Content starts

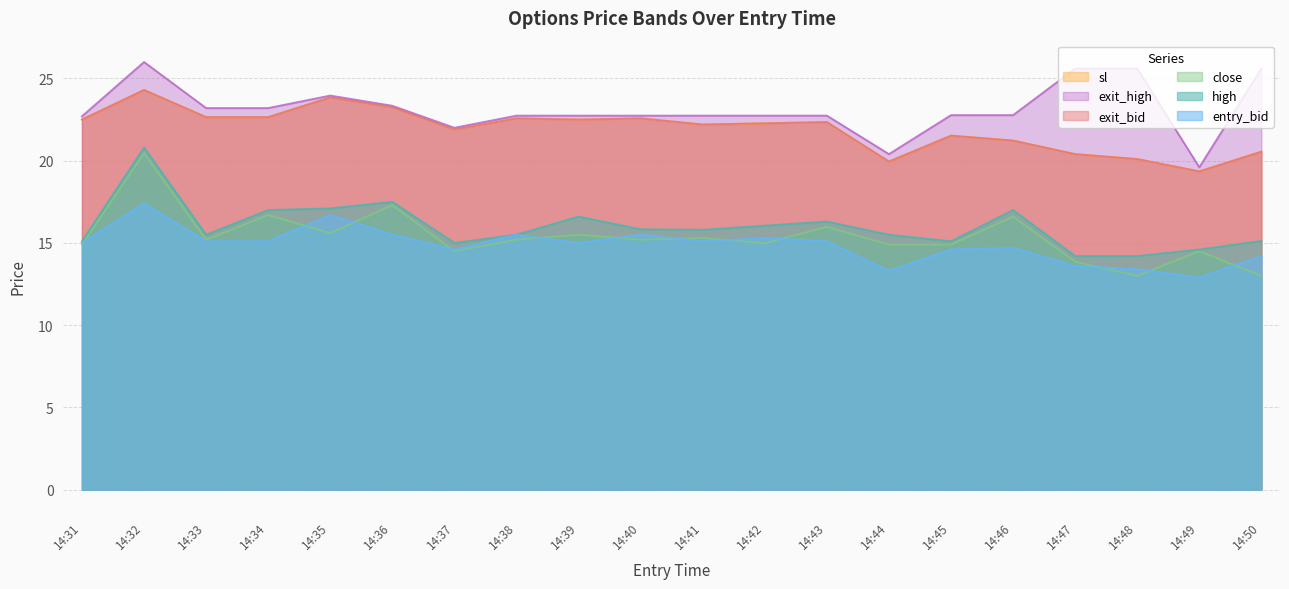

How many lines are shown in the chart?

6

Content ends
Content starts

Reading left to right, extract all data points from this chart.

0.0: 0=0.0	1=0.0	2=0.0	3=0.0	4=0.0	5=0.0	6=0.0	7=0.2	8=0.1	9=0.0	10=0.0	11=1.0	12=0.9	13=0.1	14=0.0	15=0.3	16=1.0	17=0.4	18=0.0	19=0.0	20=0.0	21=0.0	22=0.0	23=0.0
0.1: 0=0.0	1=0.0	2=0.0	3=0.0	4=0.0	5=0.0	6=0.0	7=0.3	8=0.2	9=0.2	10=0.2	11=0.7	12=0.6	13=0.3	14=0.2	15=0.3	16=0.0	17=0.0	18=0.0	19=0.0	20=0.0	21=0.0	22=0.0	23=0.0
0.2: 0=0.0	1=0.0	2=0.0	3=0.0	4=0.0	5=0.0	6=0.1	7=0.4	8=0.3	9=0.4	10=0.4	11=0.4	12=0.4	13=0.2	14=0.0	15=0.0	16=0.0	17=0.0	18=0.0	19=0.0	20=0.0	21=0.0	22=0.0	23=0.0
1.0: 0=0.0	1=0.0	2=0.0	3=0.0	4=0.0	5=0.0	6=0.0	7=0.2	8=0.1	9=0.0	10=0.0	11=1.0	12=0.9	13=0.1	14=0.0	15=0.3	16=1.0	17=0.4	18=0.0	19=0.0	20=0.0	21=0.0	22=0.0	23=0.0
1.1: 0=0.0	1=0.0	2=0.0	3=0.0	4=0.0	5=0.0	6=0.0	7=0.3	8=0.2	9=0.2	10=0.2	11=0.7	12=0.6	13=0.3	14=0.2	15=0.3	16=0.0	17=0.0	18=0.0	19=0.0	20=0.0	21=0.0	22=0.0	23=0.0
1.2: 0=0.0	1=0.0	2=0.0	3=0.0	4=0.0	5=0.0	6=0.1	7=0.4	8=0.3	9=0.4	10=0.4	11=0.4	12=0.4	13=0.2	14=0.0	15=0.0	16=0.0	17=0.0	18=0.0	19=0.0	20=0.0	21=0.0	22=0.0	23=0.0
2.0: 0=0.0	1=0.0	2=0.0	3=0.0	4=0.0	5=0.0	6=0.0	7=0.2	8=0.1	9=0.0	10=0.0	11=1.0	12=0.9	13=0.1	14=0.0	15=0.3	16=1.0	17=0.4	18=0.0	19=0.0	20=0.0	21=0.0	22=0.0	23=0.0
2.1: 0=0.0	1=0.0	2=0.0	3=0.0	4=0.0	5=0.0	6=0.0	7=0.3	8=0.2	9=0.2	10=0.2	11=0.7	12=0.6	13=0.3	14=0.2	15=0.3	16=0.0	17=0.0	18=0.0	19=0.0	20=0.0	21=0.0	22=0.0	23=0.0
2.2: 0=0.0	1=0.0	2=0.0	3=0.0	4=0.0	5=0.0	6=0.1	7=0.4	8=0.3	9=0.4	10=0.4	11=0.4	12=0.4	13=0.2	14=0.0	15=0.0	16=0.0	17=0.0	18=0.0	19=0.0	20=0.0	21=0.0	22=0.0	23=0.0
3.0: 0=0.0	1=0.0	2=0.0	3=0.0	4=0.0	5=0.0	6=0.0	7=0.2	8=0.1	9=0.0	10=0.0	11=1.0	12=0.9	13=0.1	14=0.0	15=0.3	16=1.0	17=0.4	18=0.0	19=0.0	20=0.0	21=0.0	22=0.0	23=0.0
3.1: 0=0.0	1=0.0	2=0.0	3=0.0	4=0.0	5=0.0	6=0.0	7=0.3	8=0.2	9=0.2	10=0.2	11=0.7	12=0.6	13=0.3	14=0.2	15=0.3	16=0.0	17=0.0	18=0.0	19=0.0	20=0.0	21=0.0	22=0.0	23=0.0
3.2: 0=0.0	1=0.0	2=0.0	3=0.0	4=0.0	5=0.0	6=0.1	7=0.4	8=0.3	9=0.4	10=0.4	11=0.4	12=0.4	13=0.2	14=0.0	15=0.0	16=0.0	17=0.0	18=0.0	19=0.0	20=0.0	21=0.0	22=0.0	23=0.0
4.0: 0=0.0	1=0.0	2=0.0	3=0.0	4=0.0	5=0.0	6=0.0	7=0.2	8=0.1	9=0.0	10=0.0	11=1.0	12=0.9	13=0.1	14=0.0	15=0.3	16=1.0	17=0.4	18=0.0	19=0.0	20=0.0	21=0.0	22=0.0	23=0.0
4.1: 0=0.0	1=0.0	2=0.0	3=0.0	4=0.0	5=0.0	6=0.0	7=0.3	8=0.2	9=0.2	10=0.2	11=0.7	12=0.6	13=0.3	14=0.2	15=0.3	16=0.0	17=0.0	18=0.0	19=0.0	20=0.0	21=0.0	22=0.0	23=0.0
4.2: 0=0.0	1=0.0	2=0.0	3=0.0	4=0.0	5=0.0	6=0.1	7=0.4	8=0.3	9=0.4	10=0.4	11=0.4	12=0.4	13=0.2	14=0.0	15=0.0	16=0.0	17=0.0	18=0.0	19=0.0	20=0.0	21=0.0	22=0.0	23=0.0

Content ends

## WORK REQUEST
Count the lines in the rows above that contain the string "chart", with case counting, and give only that number.

## TASK RESULT
2